===== Given data =====

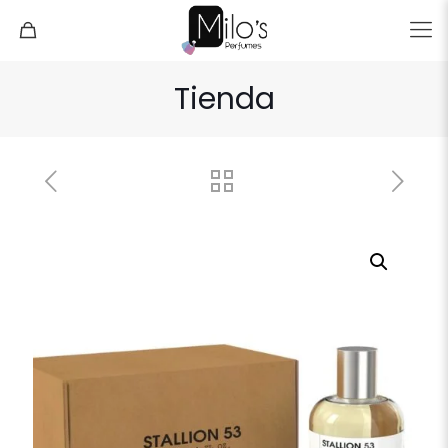
Tienda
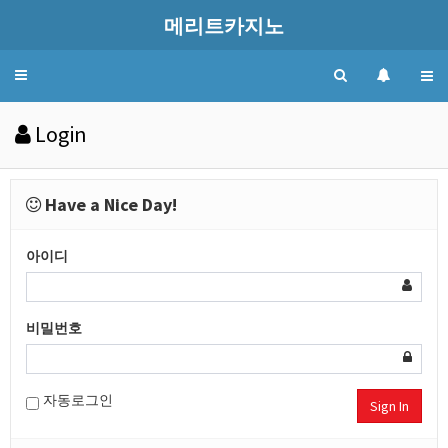
메리트카지노
Toggle
navigation
Login
Have a Nice Day!
아이디
비밀번호
자동로그인
Sign In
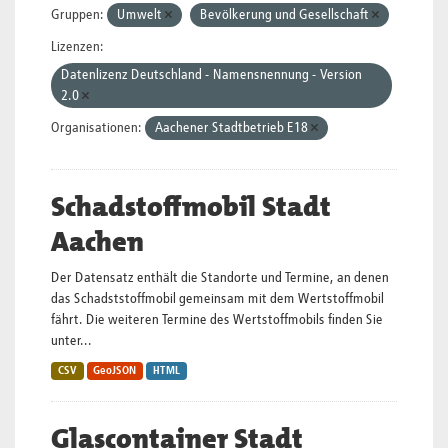
Gruppen:
Umwelt
Bevölkerung und Gesellschaft
Lizenzen:
Datenlizenz Deutschland - Namensnennung - Version
2.0
Organisationen:
Aachener Stadtbetrieb E18
Schadstoffmobil Stadt
Aachen
Der Datensatz enthält die Standorte und Termine, an denen
das Schadststoffmobil gemeinsam mit dem Wertstoffmobil
fährt. Die weiteren Termine des Wertstoffmobils finden Sie
unter...
CSV
GeoJSON
HTML
Glascontainer Stadt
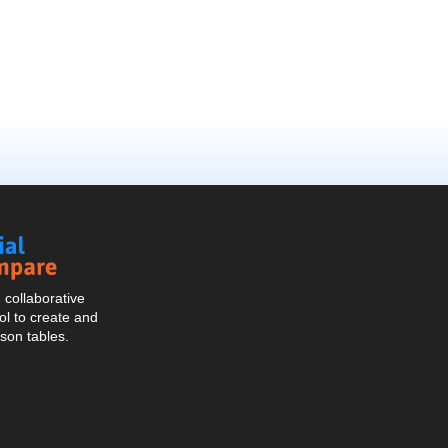
Social
Compare
collaborative
l to create and
son tables.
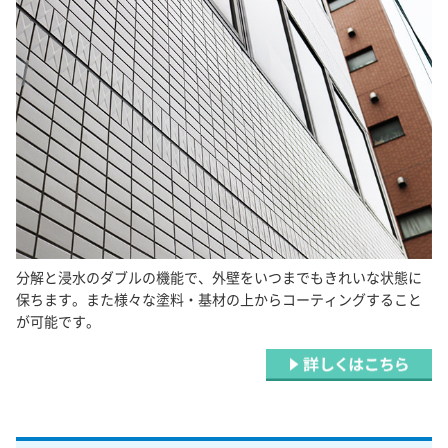
分解と浸水のダブルの機能で、外壁をいつまでもきれいな状態に
保ちます。また様々な塗料・基材の上からコーティングすること
が可能です。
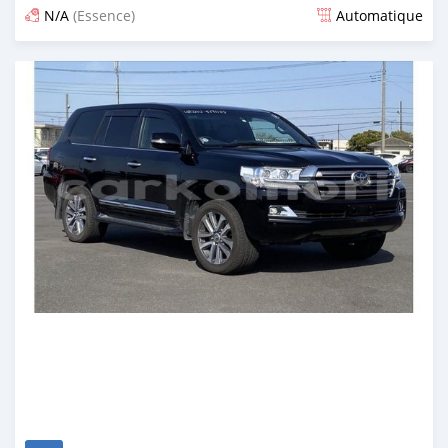
N/A
(Essence)
Automatique
Publié il y a presque 6 ans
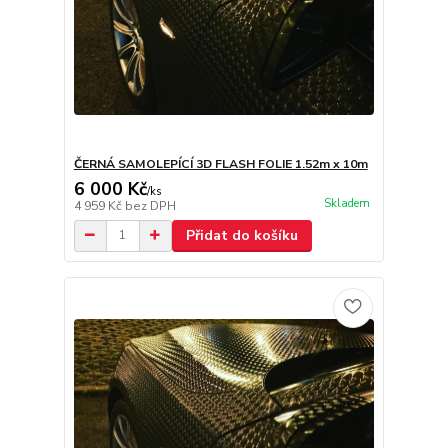
ČERNÁ SAMOLEPÍCÍ 3D FLASH FOLIE 1.52m x 10m
6 000 Kč
/
ks
Skladem
4 959 Kč
bez DPH
Přidat do košíku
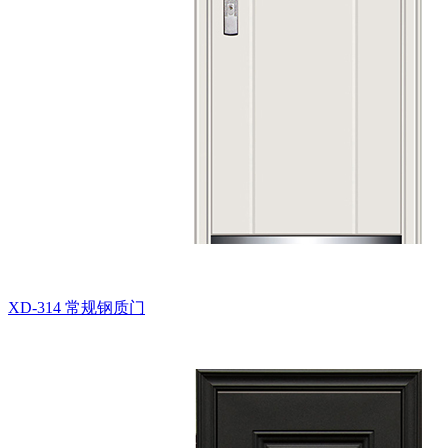
XD-314
常规钢质门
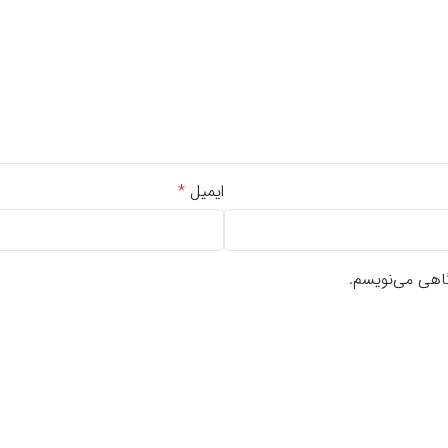
ایمیل
*
گاهی می‌نویسم.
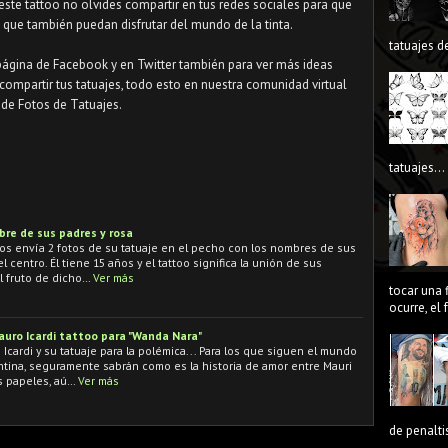
 este tattoo no olvides compartir en tus redes sociales para que
que también puedan disfrutar del mundo de la tinta.
tatuajes de
página de Facebook y en Twitter también para ver más ideas
compartir tus tatuajes, todo esto en nuestra comunidad virtual
de Fotos de Tatuajes.
tatuajes...
re de sus padres y rosa
os envía 2 fotos de su tatuaje en el pecho con los nombres de sus
 centro. Él tiene 15 años y el tattoo significa la unión de sus
el fruto de dicho…
Ver más
tocar una 
ocurre, el
uro Icardi tattoo para "Wanda Nara"
 Icardi y su tatuaje para la polémica... Para los que siguen el mundo
tina, seguramente sabrán como es la historia de amor entre Mauri
s papeles, aú…
Ver más
de penaltis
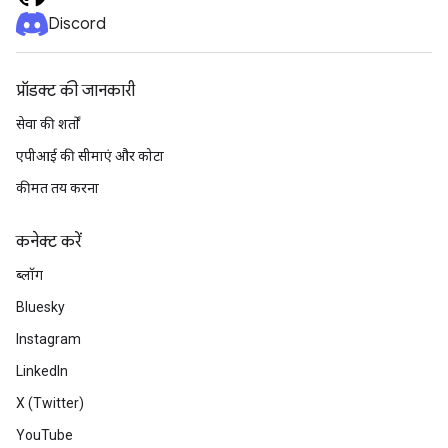
Discord
प्रॉडक्ट की जानकारी
सेवा की शर्तों
एपीआई की सीमाएं और कोटा
कीमत तय करना
कनेक्ट करें
ब्लॉग
Bluesky
Instagram
LinkedIn
X (Twitter)
YouTube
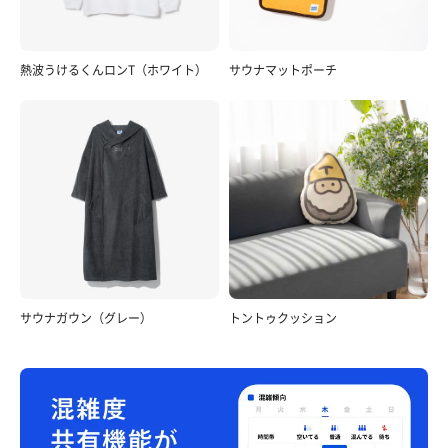
熱波うけるくんロンT（ホワイト）
サウナマットポーチ
サウナガウン（グレー）
トントゥクッション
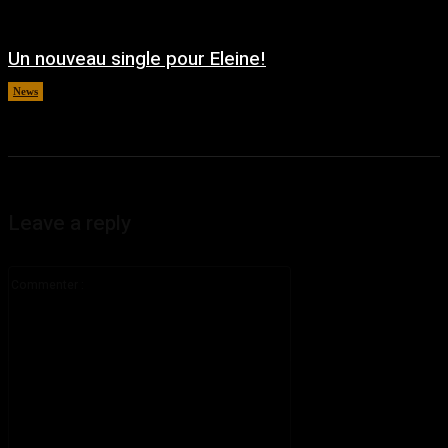
Un nouveau single pour Eleine!
News
août 5, 2026
Leave a reply
Commenter
:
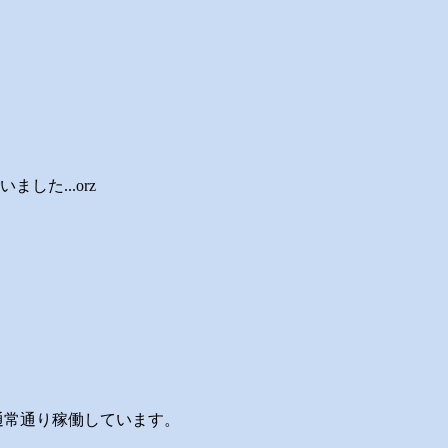
いました...orz
ら通常通り稼働しています。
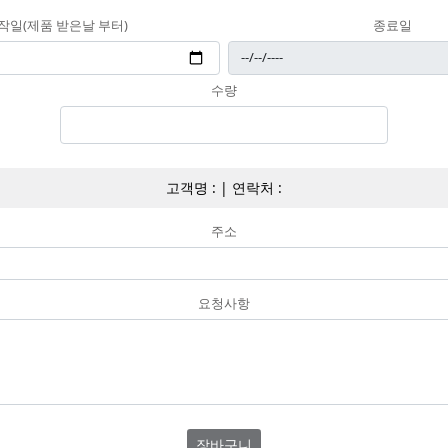
작일(제품 받은날 부터)
종료일
수량
고객명 :
|
연락처 :
주소
요청사항
장바구니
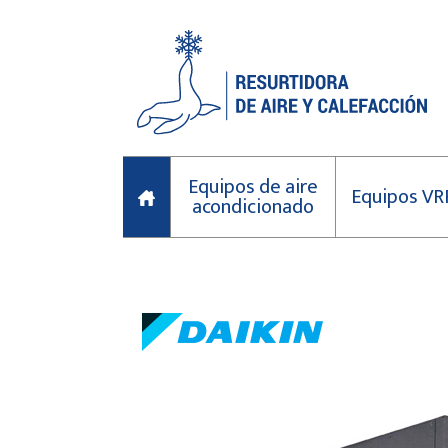
Equipos de aire
Equipos VR
acondicionado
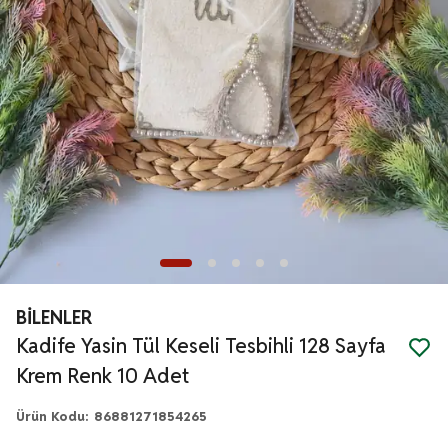
BİLENLER
Kadife Yasin Tül Keseli Tesbihli 128 Sayfa
Krem Renk 10 Adet
Ürün Kodu
:
86881271854265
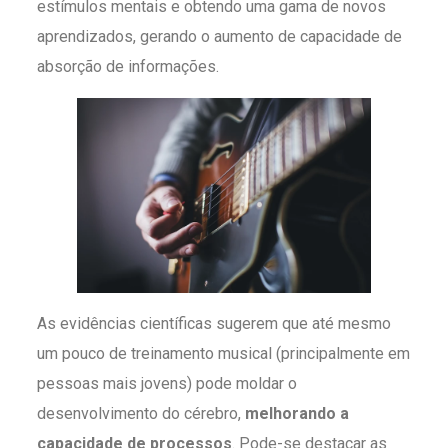
estímulos mentais e obtendo uma gama de novos
aprendizados, gerando o aumento de capacidade de
absorção de informações.
As evidências científicas sugerem que até mesmo
um pouco de treinamento musical (principalmente em
pessoas mais jovens) pode moldar o
desenvolvimento do cérebro,
melhorando a
capacidade de processos
. Pode-se destacar as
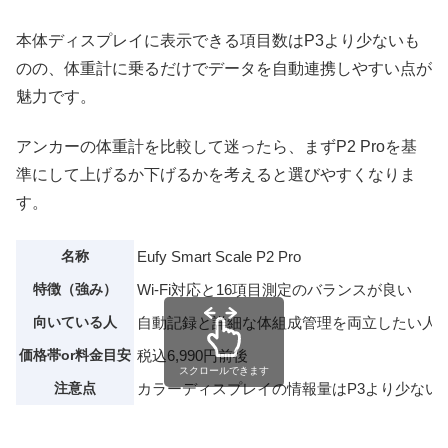
本体ディスプレイに表示できる項目数はP3より少ないも
のの、体重計に乗るだけでデータを自動連携しやすい点が
魅力です。
アンカーの体重計を比較して迷ったら、まずP2 Proを基
準にして上げるか下げるかを考えると選びやすくなりま
す。
名称
Eufy Smart Scale P2 Pro
特徴（強み）
Wi-Fi対応と16項目測定のバランスが良い
向いている人
自動記録と詳細な体組成管理を両立したい人
価格帯or料金目安
税込6,990円前後
スクロールできます
注意点
カラーディスプレイの情報量はP3より少ない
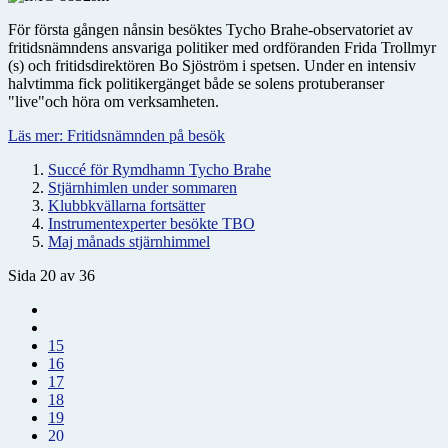
För första gången nånsin besöktes Tycho Brahe-observatoriet av
fritidsnämndens ansvariga politiker med ordföranden Frida Trollmyr
(s) och fritidsdirektören Bo Sjöström i spetsen. Under en intensiv
halvtimma fick politikergänget både se solens protuberanser
"live"och höra om verksamheten.
Läs mer: Fritidsnämnden på besök
Succé för Rymdhamn Tycho Brahe
Stjärnhimlen under sommaren
Klubbkvällarna fortsätter
Instrumentexperter besökte TBO
Maj månads stjärnhimmel
Sida 20 av 36
15
16
17
18
19
20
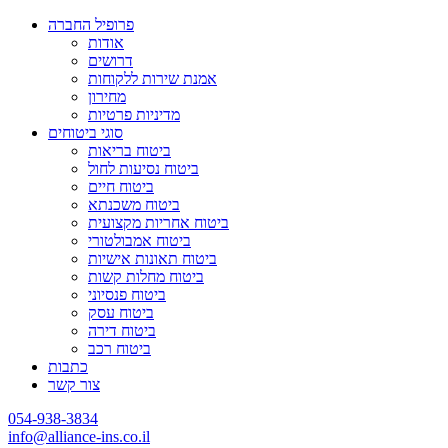
פרופיל החברה
אודות
דרושים
אמנת שירות ללקוחות
מחירון
מדיניות פרטיות
סוגי ביטוחים
ביטוח בריאות
ביטוח נסיעות לחול
ביטוח חיים
ביטוח משכנתא
ביטוח אחריות מקצועית
ביטוח אמבולטורי
ביטוח תאונות אישיות
ביטוח מחלות קשות
ביטוח פנסיוני
ביטוח עסק
ביטוח דירה
ביטוח רכב
כתבות
צור קשר
054-938-3834
info@alliance-ins.co.il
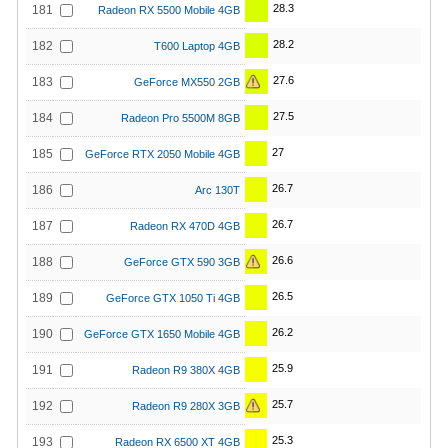
28.3
181
Radeon RX 5500 Mobile 4GB
28.2
182
T600 Laptop 4GB
27.6
183
GeForce MX550 2GB
27.5
184
Radeon Pro 5500M 8GB
27
185
GeForce RTX 2050 Mobile 4GB
26.7
186
Arc 130T
26.7
187
Radeon RX 470D 4GB
26.6
188
GeForce GTX 590 3GB
26.5
189
GeForce GTX 1050 Ti 4GB
26.2
190
GeForce GTX 1650 Mobile 4GB
25.9
191
Radeon R9 380X 4GB
25.7
192
Radeon R9 280X 3GB
25.3
193
Radeon RX 6500 XT 4GB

=====

## Problem to solve
Return the material exactly as it reads, though without the pictures it holds.

## Solved exercise
Tienda
메리트카지노
Toggle
navigation
Login
Have a Nice Day!
아이디
비밀번호
자동로그인
Sign In
Gruppen:
Umwelt
Bevölkerung und Gesellschaft
Lizenzen:
Datenlizenz Deutschland - Namensnennung - Version
2.0
Organisationen:
Aachener Stadtbetrieb E18
Schadstoffmobil Stadt
Aachen
Der Datensatz enthält die Standorte und Termine, an denen
das Schadststoffmobil gemeinsam mit dem Wertstoffmobil
fährt. Die weiteren Termine des Wertstoffmobils finden Sie
unter...
CSV
GeoJSON
HTML
Glascontainer Stadt
Social
Compare
collaborative
l to create and
son tables.
分解と浸水のダブルの機能で、外壁をいつまでもきれいな状態に
保ちます。また様々な塗料・基材の上からコーティングすること
が可能です。
N/A
(Essence)
Automatique
Publié il y a presque 6 ans
ČERNÁ SAMOLEPÍCÍ 3D FLASH FOLIE 1.52m x 10m
6 000 Kč
/
ks
Skladem
4 959 Kč
bez DPH
Přidat do košíku
XD-314
常规钢质门
ایمیل
*
گاهی می‌نویسم.
 este tattoo no olvides compartir en tus redes sociales para que
que también puedan disfrutar del mundo de la tinta.
tatuajes de
página de Facebook y en Twitter también para ver más ideas
compartir tus tatuajes, todo esto en nuestra comunidad virtual
de Fotos de Tatuajes.
tatuajes...
re de sus padres y rosa
os envía 2 fotos de su tatuaje en el pecho con los nombres de sus
 centro. Él tiene 15 años y el tattoo significa la unión de sus
el fruto de dicho…
Ver más
tocar una 
ocurre, el
uro Icardi tattoo para "Wanda Nara"
 Icardi y su tatuaje para la polémica... Para los que siguen el mundo
tina, seguramente sabrán como es la historia de amor entre Mauri
s papeles, aú…
Ver más
de penaltis
Discord
प्रॉडक्ट की जानकारी
सेवा की शर्तों
एपीआई की सीमाएं और कोटा
कीमत तय करना
कनेक्ट करें
ब्लॉग
Bluesky
Instagram
LinkedIn
X (Twitter)
YouTube
熱波うけるくんロンT（ホワイト）
サウナマットポーチ
サウナガウン（グレー）
トントゥクッション
Un nouveau single pour Eleine!
News
août 5, 2026
Leave a reply
Commenter
:
いました...orz
ら通常通り稼働しています。
작일(제품 받은날 부터)
종료일
수량
고객명 :
|
연락처 :
주소
요청사항
장바구니
Equipos de aire
Equipos VR
acondicionado
BİLENLER
Kadife Yasin Tül Keseli Tesbihli 128 Sayfa
Krem Renk 10 Adet
Ürün Kodu
:
86881271854265
estímulos mentais e obtendo uma gama de novos
aprendizados, gerando o aumento de capacidade de
absorção de informações.
As evidências científicas sugerem que até mesmo
um pouco de treinamento musical (principalmente em
pessoas mais jovens) pode moldar o
desenvolvimento do cérebro,
melhorando a
capacidade de processos
. Pode-se destacar as
本体ディスプレイに表示できる項目数はP3より少ないも
のの、体重計に乗るだけでデータを自動連携しやすい点が
魅力です。
アンカーの体重計を比較して迷ったら、まずP2 Proを基
準にして上げるか下げるかを考えると選びやすくなりま
す。
名称
Eufy Smart Scale P2 Pro
特徴（強み）
Wi-Fi対応と16項目測定のバランスが良い
向いている人
自動記録と詳細な体組成管理を両立したい人
価格帯or料金目安
税込6,990円前後
スクロールできます
注意点
カラーディスプレイの情報量はP3より少ない
För första gången nånsin besöktes Tycho Brahe-observatoriet av
fritidsnämndens ansvariga politiker med ordföranden Frida Trollmyr
(s) och fritidsdirektören Bo Sjöström i spetsen. Under en intensiv
halvtimma fick politikergänget både se solens protuberanser
"live"och höra om verksamheten.
Läs mer: Fritidsnämnden på besök
Succé för Rymdhamn Tycho Brahe
Stjärnhimlen under sommaren
Klubbkvällarna fortsätter
Instrumentexperter besökte TBO
Maj månads stjärnhimmel
Sida 20 av 36
15
16
17
18
19
20
פרופיל החברה
אודות
דרושים
אמנת שירות ללקוחות
מחירון
מדיניות פרטיות
סוגי ביטוחים
ביטוח בריאות
ביטוח נסיעות לחול
ביטוח חיים
ביטוח משכנתא
ביטוח אחריות מקצועית
ביטוח אמבולטורי
ביטוח תאונות אישיות
ביטוח מחלות קשות
ביטוח פנסיוני
ביטוח עסק
ביטוח דירה
ביטוח רכב
כתבות
צור קשר
054-938-3834
info@alliance-ins.co.il
28.3
181
Radeon RX 5500 Mobile 4GB
28.2
182
T600 Laptop 4GB
27.6
183
GeForce MX550 2GB
27.5
184
Radeon Pro 5500M 8GB
27
185
GeForce RTX 2050 Mobile 4GB
26.7
186
Arc 130T
26.7
187
Radeon RX 470D 4GB
26.6
188
GeForce GTX 590 3GB
26.5
189
GeForce GTX 1050 Ti 4GB
26.2
190
GeForce GTX 1650 Mobile 4GB
25.9
191
Radeon R9 380X 4GB
25.7
192
Radeon R9 280X 3GB
25.3
193
Radeon RX 6500 XT 4GB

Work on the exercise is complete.